[What to do]
Return the data below exactly, stopping after the line with "cancer tissue demonstrates".

=== Begin Enclosure ===

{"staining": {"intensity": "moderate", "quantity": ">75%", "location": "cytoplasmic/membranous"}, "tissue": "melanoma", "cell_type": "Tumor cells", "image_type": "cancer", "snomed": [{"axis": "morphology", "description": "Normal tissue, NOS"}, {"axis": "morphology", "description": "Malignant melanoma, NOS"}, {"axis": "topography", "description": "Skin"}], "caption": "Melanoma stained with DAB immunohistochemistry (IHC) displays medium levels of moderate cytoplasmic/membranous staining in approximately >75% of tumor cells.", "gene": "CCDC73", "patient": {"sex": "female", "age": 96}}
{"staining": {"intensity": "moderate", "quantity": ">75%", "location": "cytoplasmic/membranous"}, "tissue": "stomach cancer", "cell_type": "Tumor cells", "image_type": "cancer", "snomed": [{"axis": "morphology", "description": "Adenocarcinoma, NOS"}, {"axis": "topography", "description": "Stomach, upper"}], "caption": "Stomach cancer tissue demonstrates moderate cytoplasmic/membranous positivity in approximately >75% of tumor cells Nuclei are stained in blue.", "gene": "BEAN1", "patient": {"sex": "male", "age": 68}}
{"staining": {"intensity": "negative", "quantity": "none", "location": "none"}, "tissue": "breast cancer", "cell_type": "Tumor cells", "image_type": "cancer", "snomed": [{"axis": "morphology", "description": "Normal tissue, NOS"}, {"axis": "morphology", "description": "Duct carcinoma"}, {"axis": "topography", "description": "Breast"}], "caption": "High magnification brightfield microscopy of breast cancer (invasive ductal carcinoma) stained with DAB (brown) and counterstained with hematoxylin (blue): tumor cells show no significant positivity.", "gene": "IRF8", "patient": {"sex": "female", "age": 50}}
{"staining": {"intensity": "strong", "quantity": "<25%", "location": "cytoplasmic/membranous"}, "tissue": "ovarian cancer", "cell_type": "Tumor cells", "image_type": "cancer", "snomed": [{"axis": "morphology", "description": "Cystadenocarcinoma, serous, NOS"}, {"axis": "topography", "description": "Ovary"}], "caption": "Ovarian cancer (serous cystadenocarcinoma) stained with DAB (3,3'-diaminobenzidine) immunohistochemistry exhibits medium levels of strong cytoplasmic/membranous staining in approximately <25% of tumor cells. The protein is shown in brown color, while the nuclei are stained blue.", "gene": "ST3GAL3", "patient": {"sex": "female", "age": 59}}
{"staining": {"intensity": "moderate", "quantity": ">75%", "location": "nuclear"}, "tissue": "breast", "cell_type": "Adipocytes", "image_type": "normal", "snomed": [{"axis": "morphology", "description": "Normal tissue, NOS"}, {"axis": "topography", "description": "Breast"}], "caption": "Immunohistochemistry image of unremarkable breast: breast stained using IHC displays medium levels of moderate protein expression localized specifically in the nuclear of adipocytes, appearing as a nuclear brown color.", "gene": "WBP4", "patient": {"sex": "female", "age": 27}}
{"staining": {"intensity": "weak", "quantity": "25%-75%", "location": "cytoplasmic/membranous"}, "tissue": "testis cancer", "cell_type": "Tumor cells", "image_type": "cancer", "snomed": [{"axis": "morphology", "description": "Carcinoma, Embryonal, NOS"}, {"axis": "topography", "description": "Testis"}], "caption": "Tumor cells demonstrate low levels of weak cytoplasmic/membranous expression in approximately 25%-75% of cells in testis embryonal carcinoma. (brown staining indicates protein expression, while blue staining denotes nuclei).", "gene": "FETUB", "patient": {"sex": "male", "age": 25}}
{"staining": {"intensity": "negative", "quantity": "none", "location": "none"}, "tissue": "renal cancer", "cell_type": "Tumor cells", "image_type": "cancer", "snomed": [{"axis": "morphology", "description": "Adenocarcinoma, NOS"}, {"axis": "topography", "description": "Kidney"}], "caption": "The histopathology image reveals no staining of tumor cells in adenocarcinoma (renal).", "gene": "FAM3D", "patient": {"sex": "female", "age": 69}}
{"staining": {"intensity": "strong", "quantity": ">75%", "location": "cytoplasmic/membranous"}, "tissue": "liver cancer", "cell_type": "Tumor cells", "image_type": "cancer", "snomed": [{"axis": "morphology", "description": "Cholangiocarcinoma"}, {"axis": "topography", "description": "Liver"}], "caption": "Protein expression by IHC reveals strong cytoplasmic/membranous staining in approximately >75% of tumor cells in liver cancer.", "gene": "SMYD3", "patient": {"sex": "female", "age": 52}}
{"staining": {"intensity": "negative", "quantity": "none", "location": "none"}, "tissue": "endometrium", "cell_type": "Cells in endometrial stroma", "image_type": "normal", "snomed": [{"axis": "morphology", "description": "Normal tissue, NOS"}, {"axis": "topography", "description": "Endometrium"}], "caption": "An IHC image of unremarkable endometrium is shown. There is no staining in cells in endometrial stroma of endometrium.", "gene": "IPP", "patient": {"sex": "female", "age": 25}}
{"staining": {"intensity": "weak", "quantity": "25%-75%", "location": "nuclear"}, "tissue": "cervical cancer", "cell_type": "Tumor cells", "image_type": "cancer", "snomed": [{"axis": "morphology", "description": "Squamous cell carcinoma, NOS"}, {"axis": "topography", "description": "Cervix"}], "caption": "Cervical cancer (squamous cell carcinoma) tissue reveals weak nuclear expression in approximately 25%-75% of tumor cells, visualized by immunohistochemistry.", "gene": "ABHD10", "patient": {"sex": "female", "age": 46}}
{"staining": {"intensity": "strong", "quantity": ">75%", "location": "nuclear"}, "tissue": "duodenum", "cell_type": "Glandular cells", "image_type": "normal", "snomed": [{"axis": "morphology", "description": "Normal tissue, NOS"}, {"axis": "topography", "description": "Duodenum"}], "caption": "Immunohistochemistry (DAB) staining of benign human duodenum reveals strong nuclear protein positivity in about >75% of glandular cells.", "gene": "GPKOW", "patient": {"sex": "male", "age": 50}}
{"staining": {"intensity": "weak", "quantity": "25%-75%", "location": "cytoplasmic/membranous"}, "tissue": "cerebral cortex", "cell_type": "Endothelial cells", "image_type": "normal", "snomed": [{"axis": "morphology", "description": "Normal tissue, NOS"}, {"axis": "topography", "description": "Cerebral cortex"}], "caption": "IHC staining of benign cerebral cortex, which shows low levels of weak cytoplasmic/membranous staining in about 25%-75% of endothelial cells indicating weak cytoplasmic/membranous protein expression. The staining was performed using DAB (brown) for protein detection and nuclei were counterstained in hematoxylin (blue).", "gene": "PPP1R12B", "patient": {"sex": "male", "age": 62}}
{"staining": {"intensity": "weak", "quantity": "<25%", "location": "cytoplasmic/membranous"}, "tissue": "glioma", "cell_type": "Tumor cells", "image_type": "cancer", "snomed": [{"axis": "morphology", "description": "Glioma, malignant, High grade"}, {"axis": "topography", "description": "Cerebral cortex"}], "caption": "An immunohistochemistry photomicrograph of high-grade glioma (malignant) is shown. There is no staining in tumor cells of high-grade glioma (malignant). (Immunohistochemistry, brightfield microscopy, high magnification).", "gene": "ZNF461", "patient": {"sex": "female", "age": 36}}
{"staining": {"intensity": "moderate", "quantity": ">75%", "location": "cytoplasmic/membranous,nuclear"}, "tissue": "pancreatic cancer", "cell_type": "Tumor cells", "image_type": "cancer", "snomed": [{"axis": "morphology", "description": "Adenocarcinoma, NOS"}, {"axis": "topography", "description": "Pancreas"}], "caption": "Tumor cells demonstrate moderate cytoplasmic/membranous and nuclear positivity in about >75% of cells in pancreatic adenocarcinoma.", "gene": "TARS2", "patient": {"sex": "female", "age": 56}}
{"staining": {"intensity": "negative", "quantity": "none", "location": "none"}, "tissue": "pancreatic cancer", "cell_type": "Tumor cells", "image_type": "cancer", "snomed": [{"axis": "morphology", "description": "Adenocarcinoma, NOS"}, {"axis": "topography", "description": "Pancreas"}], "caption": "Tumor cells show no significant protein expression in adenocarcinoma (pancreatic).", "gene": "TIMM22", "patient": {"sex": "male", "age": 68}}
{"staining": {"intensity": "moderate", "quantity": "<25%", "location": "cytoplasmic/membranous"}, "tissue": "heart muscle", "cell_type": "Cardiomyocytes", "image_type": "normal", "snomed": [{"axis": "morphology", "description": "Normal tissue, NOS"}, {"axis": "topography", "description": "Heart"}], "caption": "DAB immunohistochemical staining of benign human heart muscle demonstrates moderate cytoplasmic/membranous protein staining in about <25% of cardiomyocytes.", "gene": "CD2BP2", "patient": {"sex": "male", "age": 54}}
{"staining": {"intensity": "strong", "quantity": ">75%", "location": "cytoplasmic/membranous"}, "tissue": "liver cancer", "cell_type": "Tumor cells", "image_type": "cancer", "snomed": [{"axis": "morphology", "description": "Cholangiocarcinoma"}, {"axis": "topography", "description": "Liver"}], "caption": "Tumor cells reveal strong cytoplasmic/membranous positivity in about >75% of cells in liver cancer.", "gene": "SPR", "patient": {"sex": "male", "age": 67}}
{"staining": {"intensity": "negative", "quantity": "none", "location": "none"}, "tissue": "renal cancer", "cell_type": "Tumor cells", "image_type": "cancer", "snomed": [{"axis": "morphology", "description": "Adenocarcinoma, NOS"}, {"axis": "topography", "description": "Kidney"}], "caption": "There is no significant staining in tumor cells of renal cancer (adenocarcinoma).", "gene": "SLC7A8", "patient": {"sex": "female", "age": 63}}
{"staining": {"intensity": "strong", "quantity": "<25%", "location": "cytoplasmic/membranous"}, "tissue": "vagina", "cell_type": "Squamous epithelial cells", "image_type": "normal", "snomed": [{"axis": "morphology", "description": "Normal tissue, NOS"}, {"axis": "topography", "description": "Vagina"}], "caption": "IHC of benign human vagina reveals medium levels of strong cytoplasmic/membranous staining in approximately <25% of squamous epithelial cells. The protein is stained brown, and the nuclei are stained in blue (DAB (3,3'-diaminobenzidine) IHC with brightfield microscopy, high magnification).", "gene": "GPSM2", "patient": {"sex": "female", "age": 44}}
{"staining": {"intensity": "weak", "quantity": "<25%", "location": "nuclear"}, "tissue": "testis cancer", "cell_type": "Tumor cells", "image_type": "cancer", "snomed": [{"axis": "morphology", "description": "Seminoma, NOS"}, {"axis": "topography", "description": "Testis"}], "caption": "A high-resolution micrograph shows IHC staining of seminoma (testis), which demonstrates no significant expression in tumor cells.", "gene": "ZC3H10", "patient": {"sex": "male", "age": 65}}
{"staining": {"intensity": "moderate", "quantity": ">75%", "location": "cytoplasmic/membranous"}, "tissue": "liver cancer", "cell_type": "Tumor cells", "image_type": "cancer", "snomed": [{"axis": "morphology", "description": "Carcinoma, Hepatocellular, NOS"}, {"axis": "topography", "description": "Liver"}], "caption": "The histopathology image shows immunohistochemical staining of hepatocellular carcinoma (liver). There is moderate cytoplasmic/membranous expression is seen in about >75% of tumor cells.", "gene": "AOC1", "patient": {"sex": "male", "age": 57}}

=== End Enclosure ===

[Task answer]
{"staining": {"intensity": "moderate", "quantity": ">75%", "location": "cytoplasmic/membranous"}, "tissue": "melanoma", "cell_type": "Tumor cells", "image_type": "cancer", "snomed": [{"axis": "morphology", "description": "Normal tissue, NOS"}, {"axis": "morphology", "description": "Malignant melanoma, NOS"}, {"axis": "topography", "description": "Skin"}], "caption": "Melanoma stained with DAB immunohistochemistry (IHC) displays medium levels of moderate cytoplasmic/membranous staining in approximately >75% of tumor cells.", "gene": "CCDC73", "patient": {"sex": "female", "age": 96}}
{"staining": {"intensity": "moderate", "quantity": ">75%", "location": "cytoplasmic/membranous"}, "tissue": "stomach cancer", "cell_type": "Tumor cells", "image_type": "cancer", "snomed": [{"axis": "morphology", "description": "Adenocarcinoma, NOS"}, {"axis": "topography", "description": "Stomach, upper"}], "caption": "Stomach cancer tissue demonstrates moderate cytoplasmic/membranous positivity in approximately >75% of tumor cells Nuclei are stained in blue.", "gene": "BEAN1", "patient": {"sex": "male", "age": 68}}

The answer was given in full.